Dans votre communiqué, vous déclarez que la France ne respecte pas les droits fondamentaux protégés par la Charte sociale européenne. Lesquels en particulier ?

A peu près tous ! Le droit à un logement, le droit aux soins, le droit à l’éducation, le droit aux services sociaux, le droit à la vie familiale… Aujourd’hui, le taux de chômage des personnes handicapées reste deux fois plus élevé que celui de la moyenne nationale. 12 658 enfants attendent une place en institution, dans un Service d’éducation spéciale et soins à domicile (Sessad) ou un Institut médico-éducatif (IME). On compte environ 7 000 adultes et enfants contraints à partir vivre en Belgique parce qu’il n’y a pas d’établissements spécifiques en France pour les accueillir. Sans compter les personnes qui renoncent à aller voir un médecin pour des raisons d’accessibilité, celles qui se retrouvent en situation d’exclusion ou de précarité extrême… En France, les personnes handicapées n’ont pas la liberté de vivre leur vie comme elles l’entendent, elles n’ont pas cette liberté de choix. Il faut vraiment que l’Etat se demande : comment faire en sorte que ces personnes puissent vivre de manière autonome et libre comme n’importe quel citoyen de la cité ?
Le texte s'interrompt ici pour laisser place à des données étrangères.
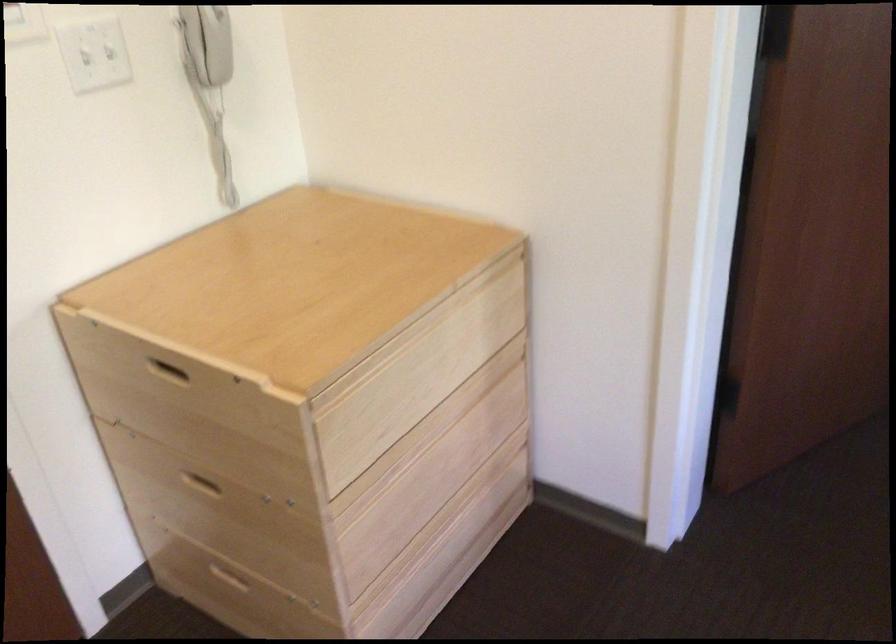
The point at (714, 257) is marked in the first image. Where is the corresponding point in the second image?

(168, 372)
Emmanuel Macron n’a-t-il pas promis des avancées majeures en la matière ?

C’est vrai que le Président de la république s’est engagé à faire du handicap l’une des priorités de son quinquennat, comme Jacques Chirac avant lui. En 2005, ce dernier avait fait adopter la loi Handicap pour «l’égalité des droits et des chances» qui était globalement ambitieuse à l’époque. Pour le moment, Emmanuel Macron a seulement annoncé une revalorisation de l’allocation aux adultes handicapées (AAH) de 90 euros. Une mesure qui ne sera effective qu’en novembre 2018 et qui ne concernera pas toutes les personnes handicapées qui devraient en bénéficier. Ce que nous voulons, c’est que le gouvernement réfléchisse sérieusement pour lancer un vrai plan d’action global. Il nous faut des faits, les discours de Sophie Cluzel, la secrétaire d’Etat chargée des personnes handicapées, ne suffisent plus.
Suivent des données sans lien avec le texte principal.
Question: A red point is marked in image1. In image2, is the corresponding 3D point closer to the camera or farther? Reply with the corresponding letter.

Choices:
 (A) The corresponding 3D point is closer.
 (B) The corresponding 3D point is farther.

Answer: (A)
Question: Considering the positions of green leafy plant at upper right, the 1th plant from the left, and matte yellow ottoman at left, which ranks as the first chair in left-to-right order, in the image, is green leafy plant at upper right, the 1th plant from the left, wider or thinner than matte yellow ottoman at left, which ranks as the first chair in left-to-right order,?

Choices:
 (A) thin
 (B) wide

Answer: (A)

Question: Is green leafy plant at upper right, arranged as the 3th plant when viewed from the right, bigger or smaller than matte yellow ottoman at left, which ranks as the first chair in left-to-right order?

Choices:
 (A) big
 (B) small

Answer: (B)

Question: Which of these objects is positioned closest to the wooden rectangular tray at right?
Qu’entendez-vous par «plan d’action global» ? 

Prenons l’exemple de l’accès au logement. Sur ce point, le gouvernement prône une société inclusive et nous déclare régulièrement que les personnes handicapées doivent pouvoir vivre chez elles de manière totalement indépendante. Et en même temps, il y a un projet de loi en cours qui va complètement à l’encontre de ces déclarations. La future loi Elan sur le logement prévoit seulement 10% des logements neufs accessibles aux personnes handicapées. C’est incohérent et contre-productif. Prôner une vie autonome pour les personnes handicapées, c’est aussi réfléchir de manière globale.